While the two camps have crystallized around the Tigray People’s Liberation Front (TPLF), the ruling party in the northern region, on the one hand and Abiy Ahmed on the other, there are also several other actors. The federal army’s operation involves regular troops from other Ethiopian regional states such as Amhara and Afar, plus the active support of the Eritrean Defense Forces (EDF). If the Ethiopian Prime Minister has been able to consolidate the anti-Tigrayan front during the summer, so too have the latter established their own coalition, the United Front of Ethiopian Federalist and Confederalist Force, joined by nine groups from different Ethiopian regional states that share a common desire to end the Abiy Ahmed government.[i] The TPLF-led coalition’s political agenda aims to revive the country’s federal structure through a revised version of Abyotawi democracy, the revolutionary democracy introduced during the Ethiopian People’s Revolutionary Democratic Front (EPRDF) era. The project has the explicit intention of countering the Prime Minister’s political agenda, who in recent years has promoted a pan-Ethiopian vision based on the concept of medemer (synergy/being added to). In terms of military aid, the Tigray Defense Forces (TDF), the TPLF’s military wing, has been able to rely primarily on the support of the Oromo Liberation Army (OLA), led by Jaal Marroo.

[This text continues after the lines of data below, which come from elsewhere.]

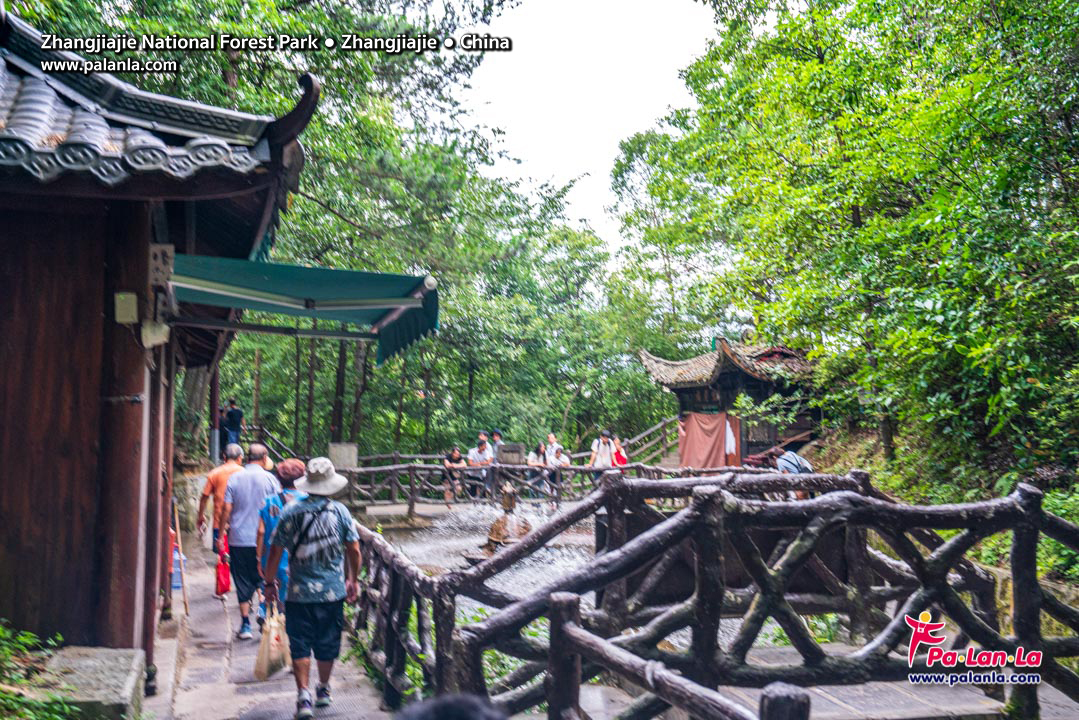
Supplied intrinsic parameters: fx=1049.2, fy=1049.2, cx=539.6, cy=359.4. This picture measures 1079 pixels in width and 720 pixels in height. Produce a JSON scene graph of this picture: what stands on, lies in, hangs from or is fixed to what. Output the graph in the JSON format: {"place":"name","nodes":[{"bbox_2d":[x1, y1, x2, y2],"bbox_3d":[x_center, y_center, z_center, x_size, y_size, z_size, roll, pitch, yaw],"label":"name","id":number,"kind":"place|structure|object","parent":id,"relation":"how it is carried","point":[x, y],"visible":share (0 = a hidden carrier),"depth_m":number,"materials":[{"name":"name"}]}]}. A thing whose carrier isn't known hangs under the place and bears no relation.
{"place":"outdoors","nodes":[
{"label":"outdoors","id":0,"kind":"place"},
{"bbox_2d":[0,13,317,683],"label":"wooden building","id":1,"kind":"structure","parent":0,"point":[1,496],"depth_m":5.74,"materials":[{"name":"wood"}]},
{"bbox_2d":[114,291,137,323],"bbox_3d":[-2.249,-0.279,5.704,0.124,0.176,0.107,1,-3,-16],"label":"electrical box","id":2,"kind":"object","parent":1,"relation":"attached to","point":[131,301],"visible":0.98,"depth_m":5.67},
{"bbox_2d":[140,321,169,347],"bbox_3d":[-2.213,-0.152,6.031,0.166,0.156,0.143,1,-3,-16],"label":"electrical box","id":3,"kind":"object","parent":1,"relation":"attached to","point":[163,330],"visible":0.98,"depth_m":5.98,"materials":[{"name":"white"}]},
{"bbox_2d":[148,243,174,285],"bbox_3d":[-2.203,-0.547,6.095,0.161,0.254,0.156,1,-3,-16],"label":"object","id":4,"kind":"object","parent":1,"relation":"attached to","point":[169,248],"visible":0.93,"depth_m":6.04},
{"bbox_2d":[169,253,437,364],"bbox_3d":[-1.832,-0.409,7.660,2.008,0.682,2.483,1,-3,-16],"label":"green awning","id":5,"kind":"object","parent":1,"relation":"attached to","point":[290,269],"visible":0.79,"depth_m":7.26,"materials":[{"name":"fabric"}]},
{"bbox_2d":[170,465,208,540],"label":"stone wall","id":6,"kind":"structure","parent":0,"point":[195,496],"depth_m":13.50,"materials":[{"name":"stone"}]},
{"bbox_2d":[143,525,394,719],"label":"stone path","id":7,"kind":"structure","parent":0,"point":[212,662],"materials":[{"name":"grey stone"}]},
{"bbox_2d":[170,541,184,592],"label":"blue container","id":8,"kind":"object","parent":7,"relation":"on","point":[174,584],"visible":0.36,"depth_m":9.73,"materials":[{"name":"blue plastic"}]},
{"bbox_2d":[171,498,188,616],"bbox_3d":[-3.122,1.713,9.082,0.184,1.053,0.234,1,-3,-16],"label":"wooden stick","id":9,"kind":"object","parent":7,"relation":"on","point":[186,611],"visible":0.9,"depth_m":9.04,"materials":[{"name":"wood"}]},
{"bbox_2d":[196,443,245,584],"bbox_3d":[-2.875,1.464,9.751,0.588,1.301,0.571,2,-4,-36],"label":"man","id":10,"kind":"object","parent":7,"relation":"on","point":[214,475],"visible":0.56,"depth_m":9.63},
{"bbox_2d":[219,441,278,637],"bbox_3d":[-2.187,1.372,8.065,0.517,1.408,0.668,1,-3,-16],"label":"man","id":11,"kind":"object","parent":7,"relation":"on","point":[254,488],"visible":0.84,"depth_m":7.86},
{"bbox_2d":[215,531,231,595],"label":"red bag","id":12,"kind":"object","parent":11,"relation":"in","point":[224,576],"visible":0.76,"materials":[{"name":"red plastic"}]},
{"bbox_2d":[252,451,306,634],"bbox_3d":[-1.652,1.276,7.055,0.510,1.246,0.617,1,-3,-16],"label":"person","id":13,"kind":"object","parent":7,"relation":"on","point":[288,479],"visible":0.28,"depth_m":6.91},
{"bbox_2d":[260,455,362,719],"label":"man","id":14,"kind":"object","parent":7,"relation":"on","point":[315,559],"visible":0.99,"depth_m":5.67},
{"bbox_2d":[254,601,290,680],"bbox_3d":[-1.503,1.596,5.934,0.185,0.394,0.351,0,-3,2],"label":"bag","id":15,"kind":"object","parent":14,"relation":"in","point":[271,670],"visible":0.93,"depth_m":5.86,"materials":[{"name":"beige plastic"}]},
{"bbox_2d":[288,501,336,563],"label":"backpack","id":16,"kind":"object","parent":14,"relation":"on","point":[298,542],"visible":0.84,"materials":[{"name":"black fabric"}]},
{"bbox_2d":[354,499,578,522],"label":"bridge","id":17,"kind":"structure","parent":0,"point":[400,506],"materials":[{"name":"stone"}]},
{"bbox_2d":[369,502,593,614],"label":"pond","id":18,"kind":"structure","parent":0,"point":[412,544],"materials":[{"name":"liquid"}]},
{"bbox_2d":[479,483,532,556],"bbox_3d":[-0.410,2.158,13.834,0.977,1.125,1.013,1,-3,-16],"label":"fountain","id":19,"kind":"object","parent":18,"relation":"in","point":[499,527],"visible":0.69,"depth_m":13.67,"materials":[{"name":"brown"}]},
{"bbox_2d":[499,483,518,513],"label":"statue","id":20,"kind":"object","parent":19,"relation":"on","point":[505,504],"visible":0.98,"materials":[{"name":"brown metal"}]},
{"bbox_2d":[458,0,722,253],"label":"sky","id":21,"kind":"structure","parent":0,"point":[558,164],"materials":[{"name":"white"}]},
{"bbox_2d":[637,331,821,467],"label":"pavilion","id":22,"kind":"structure","parent":0,"point":[695,393],"materials":[{"name":"brown wood"}]},
{"bbox_2d":[677,411,738,469],"bbox_3d":[3.782,1.922,23.560,0.790,1.422,1.275,1,-3,-16],"label":"curtain","id":23,"kind":"object","parent":22,"relation":"hanging from","point":[716,433],"visible":0.78,"depth_m":23.47,"materials":[{"name":"fabric"}]},
{"bbox_2d":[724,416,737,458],"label":"white cloth","id":24,"kind":"object","parent":22,"relation":"hanging from","point":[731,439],"visible":0.79,"depth_m":22.65,"materials":[{"name":"white fabric"}]},
{"bbox_2d":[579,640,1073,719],"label":"stone platform","id":25,"kind":"structure","parent":0,"point":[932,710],"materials":[{"name":"stone"}]},
{"bbox_2d":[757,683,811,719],"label":"wooden post","id":26,"kind":"object","parent":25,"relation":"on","point":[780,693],"visible":0.98,"depth_m":2.50,"materials":[{"name":"brown wood"}]},
{"bbox_2d":[800,420,1077,592],"label":"hillside","id":27,"kind":"structure","parent":0,"point":[830,443],"materials":[{"name":"green plant"}]},
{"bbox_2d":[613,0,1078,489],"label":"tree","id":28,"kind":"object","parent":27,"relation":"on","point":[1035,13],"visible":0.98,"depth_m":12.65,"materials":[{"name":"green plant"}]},
{"bbox_2d":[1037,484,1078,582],"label":"shrub","id":29,"kind":"object","parent":27,"relation":"on","point":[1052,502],"visible":0.43,"depth_m":8.86,"materials":[{"name":"green plant"}]},
{"label":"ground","id":30,"kind":"structure","parent":0},
{"bbox_2d":[0,622,74,719],"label":"shrub","id":31,"kind":"object","parent":30,"relation":"on","point":[3,634],"visible":0.92,"depth_m":4.66,"materials":[{"name":"green plant"}]},
{"bbox_2d":[38,645,148,719],"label":"stone step","id":32,"kind":"object","parent":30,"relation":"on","point":[125,679],"visible":0.84,"depth_m":5.10,"materials":[{"name":"grey stone"}]},
{"bbox_2d":[220,397,243,450],"bbox_3d":[-5.733,1.329,19.488,0.494,1.246,0.445,-1,-3,16],"label":"person","id":33,"kind":"object","parent":30,"relation":"on","point":[237,416],"visible":0.83,"depth_m":19.38},
{"bbox_2d":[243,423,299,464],"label":"wooden railing","id":34,"kind":"object","parent":30,"relation":"on","point":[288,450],"visible":0.47,"depth_m":21.03,"materials":[{"name":"brown wood"}]},
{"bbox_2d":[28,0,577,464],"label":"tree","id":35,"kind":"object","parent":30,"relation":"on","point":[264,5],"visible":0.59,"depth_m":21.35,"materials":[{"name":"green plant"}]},
{"bbox_2d":[328,442,358,469],"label":"sign","id":36,"kind":"object","parent":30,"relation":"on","point":[336,448],"visible":0.86,"depth_m":18.75,"materials":[{"name":"grey stone"}]},
{"bbox_2d":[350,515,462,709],"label":"wooden fence","id":37,"kind":"object","parent":30,"relation":"on","point":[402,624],"visible":0.62,"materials":[{"name":"brown wood"}]},
{"bbox_2d":[392,693,505,719],"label":"person","id":38,"kind":"object","parent":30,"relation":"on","point":[465,710],"visible":0.97,"depth_m":2.02},
{"bbox_2d":[329,423,710,513],"bbox_3d":[-0.498,1.934,18.966,7.527,1.813,2.481,1,-3,-16],"label":"wooden railing","id":39,"kind":"object","parent":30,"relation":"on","point":[379,469],"visible":0.57,"depth_m":18.76,"materials":[{"name":"brown wood"}]},
{"bbox_2d":[442,445,467,503],"bbox_3d":[-1.635,2.233,20.047,0.565,1.090,0.589,1,-3,-16],"label":"person","id":40,"kind":"object","parent":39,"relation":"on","point":[457,454],"visible":0.84,"depth_m":20.04},
{"bbox_2d":[466,433,495,499],"bbox_3d":[-1.104,2.068,19.733,0.574,1.296,0.548,-2,-3,30],"label":"man","id":41,"kind":"object","parent":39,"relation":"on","point":[482,443],"visible":0.85,"depth_m":19.62},
{"bbox_2d":[490,429,504,457],"bbox_3d":[-0.855,1.987,20.608,0.472,1.112,0.487,1,-3,-16],"label":"person","id":42,"kind":"object","parent":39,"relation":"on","point":[497,437],"visible":0.48,"depth_m":20.58},
{"bbox_2d":[496,442,524,466],"bbox_3d":[-0.568,1.863,20.107,0.620,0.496,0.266,1,-3,-16],"label":"stone sign","id":43,"kind":"object","parent":39,"relation":"attached to","point":[514,456],"visible":0.94,"depth_m":20.02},
{"bbox_2d":[525,442,549,498],"bbox_3d":[-0.049,2.160,19.906,0.529,1.106,0.540,1,-3,-16],"label":"person","id":44,"kind":"object","parent":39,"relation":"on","point":[539,452],"visible":0.82,"depth_m":19.88},
{"bbox_2d":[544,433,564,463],"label":"person","id":45,"kind":"object","parent":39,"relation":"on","point":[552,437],"visible":0.65,"depth_m":20.85},
{"bbox_2d":[547,445,569,504],"bbox_3d":[0.322,2.174,19.299,0.534,1.090,0.546,0,-3,2],"label":"person","id":46,"kind":"object","parent":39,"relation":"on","point":[562,460],"visible":0.73,"depth_m":19.29},
{"bbox_2d":[589,429,618,479],"bbox_3d":[1.133,1.869,18.632,0.543,1.210,0.517,1,-3,-16],"label":"person","id":47,"kind":"object","parent":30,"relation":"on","point":[600,452],"visible":0.74,"depth_m":18.54},
{"bbox_2d":[612,439,628,467],"bbox_3d":[1.461,1.818,19.410,0.405,0.660,0.478,1,-3,-16],"label":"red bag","id":48,"kind":"object","parent":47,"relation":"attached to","point":[621,462],"visible":0.57,"depth_m":19.28,"materials":[{"name":"red fabric"}]},
{"bbox_2d":[612,415,681,465],"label":"wooden railing","id":49,"kind":"object","parent":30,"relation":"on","point":[661,425],"visible":0.51,"depth_m":26.07,"materials":[{"name":"brown wood"}]},
{"bbox_2d":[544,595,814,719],"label":"wooden railing","id":50,"kind":"object","parent":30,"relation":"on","point":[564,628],"visible":0.94,"depth_m":3.53,"materials":[{"name":"brown wood"}]},
{"bbox_2d":[356,467,1078,719],"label":"wooden railing","id":51,"kind":"object","parent":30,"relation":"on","point":[604,479],"visible":0.91,"depth_m":5.12,"materials":[{"name":"brown wood"}]},
{"bbox_2d":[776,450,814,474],"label":"person","id":52,"kind":"object","parent":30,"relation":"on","point":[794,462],"visible":0.55,"depth_m":13.09}
]}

In November, the counter-offensive launched by TDF-OLA troops achieved significant success, forcing the Prime Minister to declare a six-month state of emergency. The Tigrayan takeover of some strategically important cities such as Dessie and Kombolcha suggested a forthcoming siege of Addis Ababa.[ii] However, in a few weeks, the balance of power in the conflict shifted yet again. Some strategic mistakes made by the anti-Abiy coalition combined with the arrival of recruits to the regional armies allied to the federal government swung the conflict’s momentum back in Abiy Ahmed’s favor. Also, the massive increase of Ethiopian air power has played a crucial role in slowing down the advance of the TDF-led troops. In addition to old Russian-made jets, such as the MIG-23 and Sukhoi Su-27 used since the Derg period, the Ethiopian Air Force (ETAF) relies on unmanned combat aerial vehicles (UCAV/drones) of various origins.[iii] Currently, the Chinese-made Wing Loong I, Iranian Mojaher-6, and, since last August, Turkish-made drones such as TB2 are flying over Ethiopia’s skies.[iv] Therefore, the last few weeks have allowed Ethiopian forces to regain ground and ensure safe transit on the route that connects the capital to Djibouti, a vital artery to ensure the continuation of supplies to Addis Ababa.